Dr Juanma Parrilla, creator of the new AI-assisted programme.

This information, Dr Parrilla says, is “crucial for developing new medicines or materials”, and that finding two molecules that are a perfect match is like “finding a needle in a haystack”.

He said: “With our programme, computers can assist us in discovering new guest molecules that complement the host, even with limited prior knowledge of the system.

“We’ve tested our method and successfully identified new guest molecules for both cucurbiturils and metal-organic cages.

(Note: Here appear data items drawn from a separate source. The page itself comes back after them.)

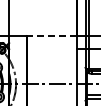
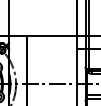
line at (51, 36): dashed -> solid
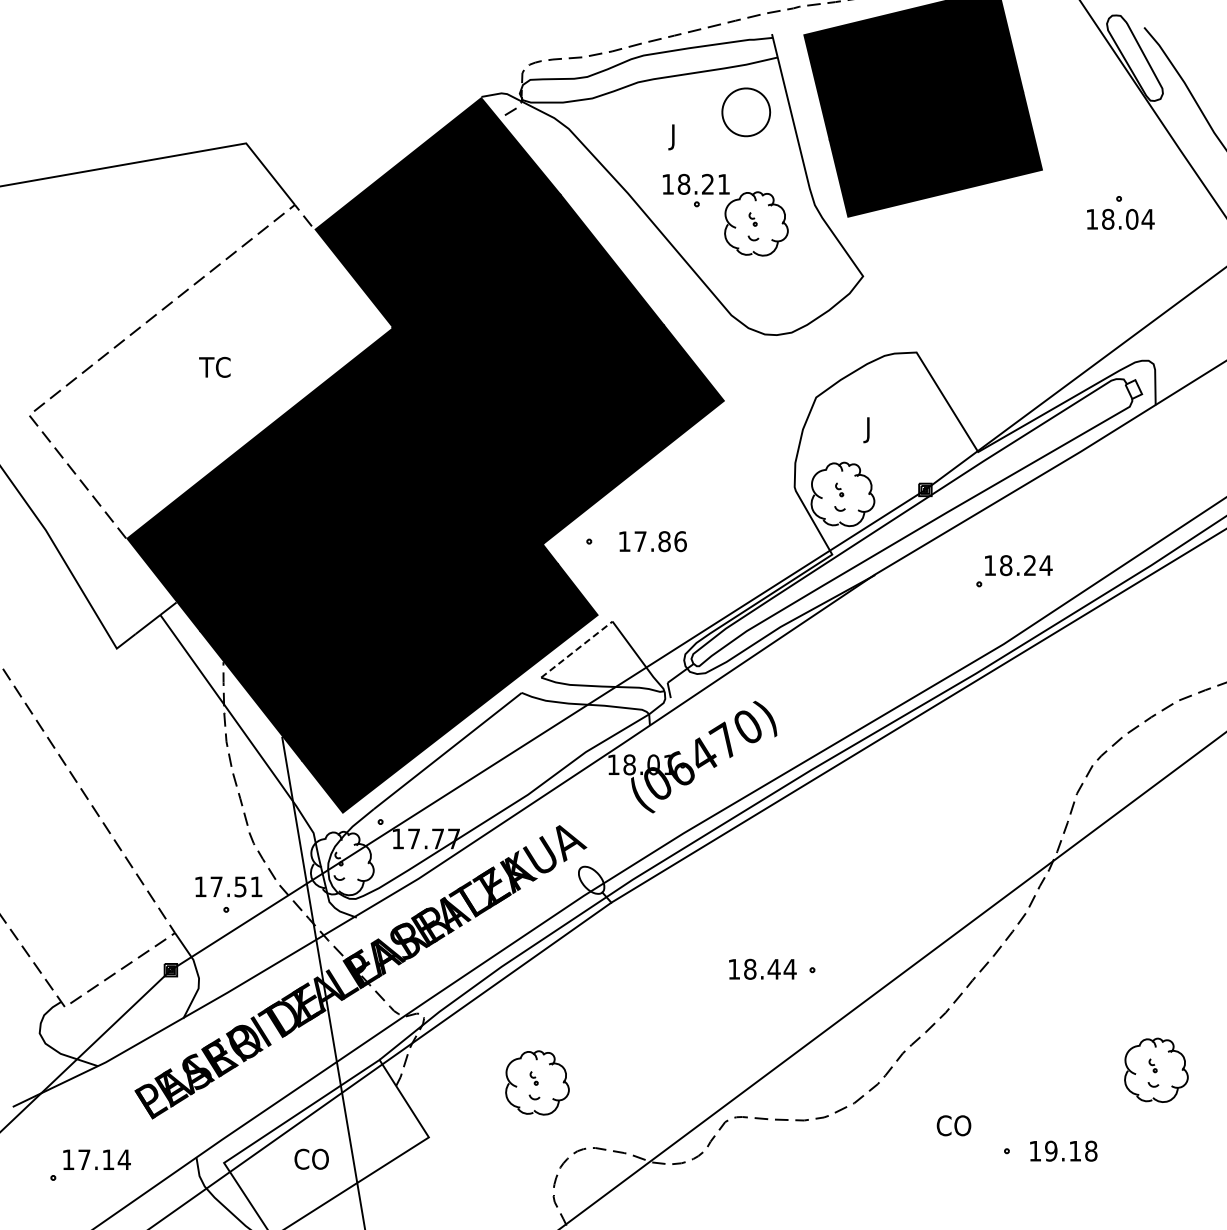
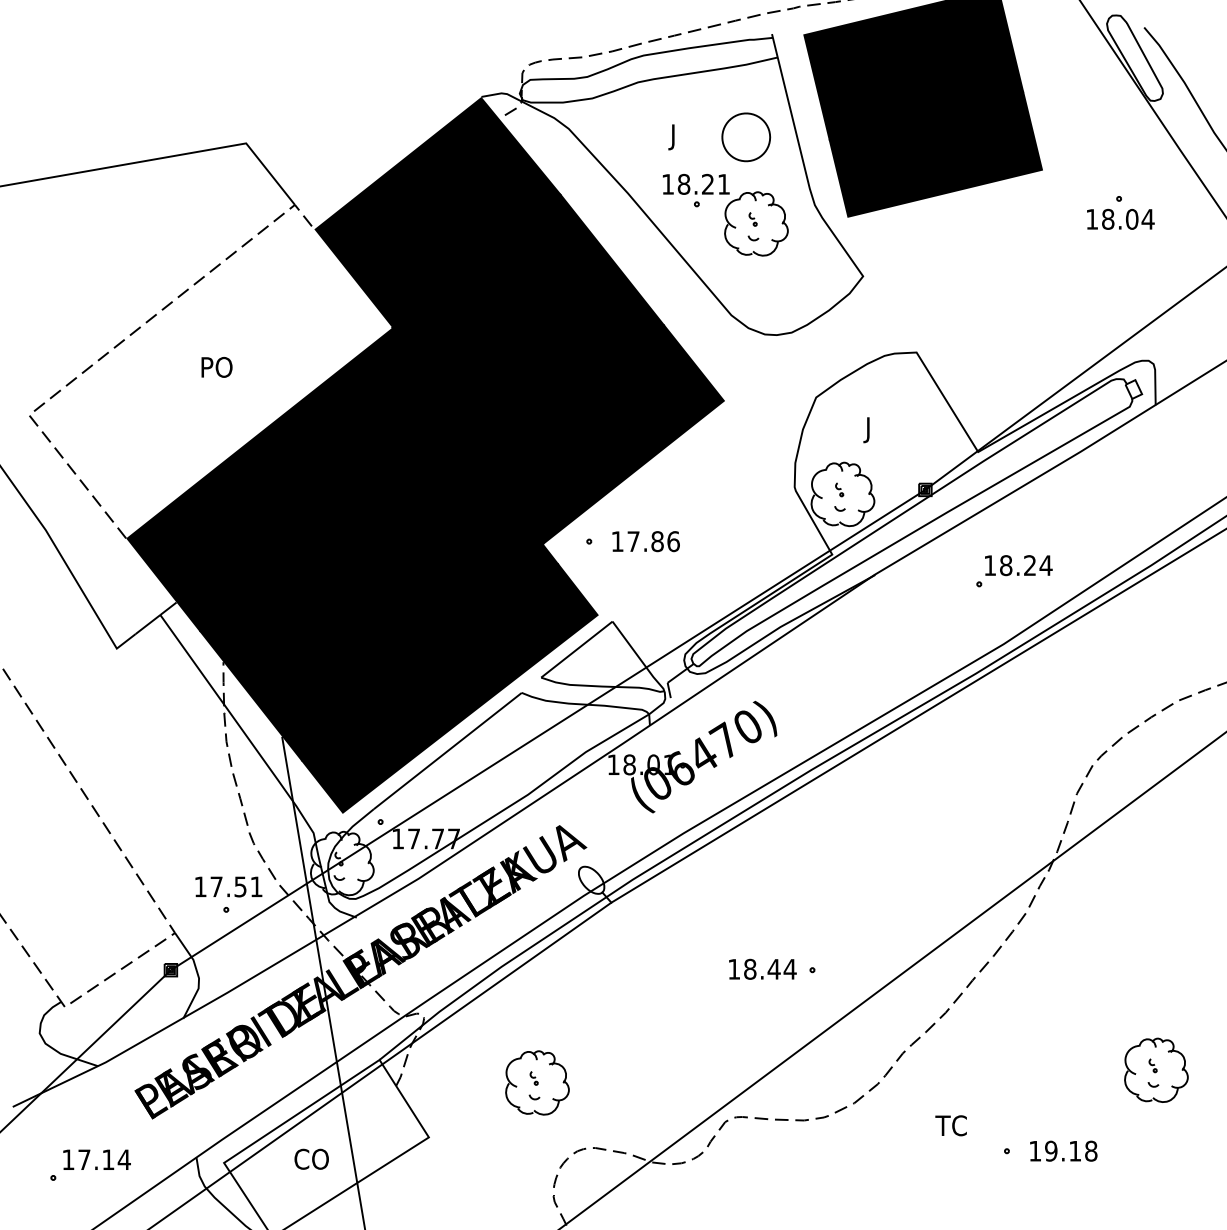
part at (746, 112) position: (746, 112) -> (746, 137)
text at (215, 367): TC -> PO
text at (652, 541) position: (652, 541) -> (645, 541)
line at (576, 649): dashed -> solid
text at (953, 1125): CO -> TC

“This could potentially streamline the process of finding useful molecules, thus saving time and money in scientific research, particularly in drug development.”

He added: “I focused on understanding molecules based on their shape and volume, rather than atoms.

“I developed a system that perceives molecules solely based on their appearance, similar to assembling Lego bricks.”

The lecturer trained an auto-encoder using data taken from over 130,000 molecules, which then allowed his AI model to learn the necessary information to match the molecules.

He said: “With this knowledge, I employed an optimisation algorithm to find the best-fitting volume for a given molecule.

“Initially, the algorithm explores random shapes, then refines them to find the best match, akin to moulding clay.

“Once the optimal volume is determined, I use another AI model called GPT to convert this volume representation into actual atoms.

“This step is vital for practical chemistry applications, as chemists require knowledge of the atoms present in a molecule to work effectively with it.”